J’étais venu là autrefois, lorsque j’étais élève du lycée de Metz et je commençais à entrer dans un pays que j’avais parcouru souvent. Quelle différence avec ce qu’il était autrefois et ce que je le voyais aujourd’hui !

Un sous-officier vint poliment me prier de m’asseoir, en attendant l’officier, qui était plus loin et qu’un soldat partit avertir. Tous les uhlans me regardaient en dessous, riant et chuchotant.

Moi je ne savais comment se terminerait mon aventure.

L’officier arriva : il était tout jeune, très grand et très pâle. Il s’entretint quelque temps avec les deux uhlans de la barrière, qui lui expliquaient sans doute comment ils m’avaient arrêté !

« Qui êtes-vous, d’où venez-vous, où allez-vous ? » me demanda l’officier en excellent français.

Je répondis simplement aux deux premières questions ; quant à la troisième, je ne pouvais dire que j’allais à Metz, ce qui eût fait soupçonner à l’instant ou que je voulais servir dans l’armée française, ou que j’avais une mission à remplir : l’un et l’autre cas étaient passifs de peine de mort, d’après les édits prussiens affichés partout.

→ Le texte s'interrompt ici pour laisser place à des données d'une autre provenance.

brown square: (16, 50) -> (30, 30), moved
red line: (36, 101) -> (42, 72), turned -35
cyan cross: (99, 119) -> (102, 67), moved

Je répondis donc « que selon la liberté que me donnait un sauf-conduit, délivré par l’autorité allemande, je me rendais près de ma mère, veuve et infirme, sur la frontière du Luxembourg. » Je montrai en même temps ce papier que l’officier examina attentivement.

  1. Ce pauvre village, qui se trouve sur la ligne de Metz à Forbach, a été incendié quelques jours après par les Prussiens. Les habitants étaient coupables d’avoir reçu les Français dans une sortie. Une heure leur fut donnée pour quitter le village et aussitôt le feu fut mis méthodiquement.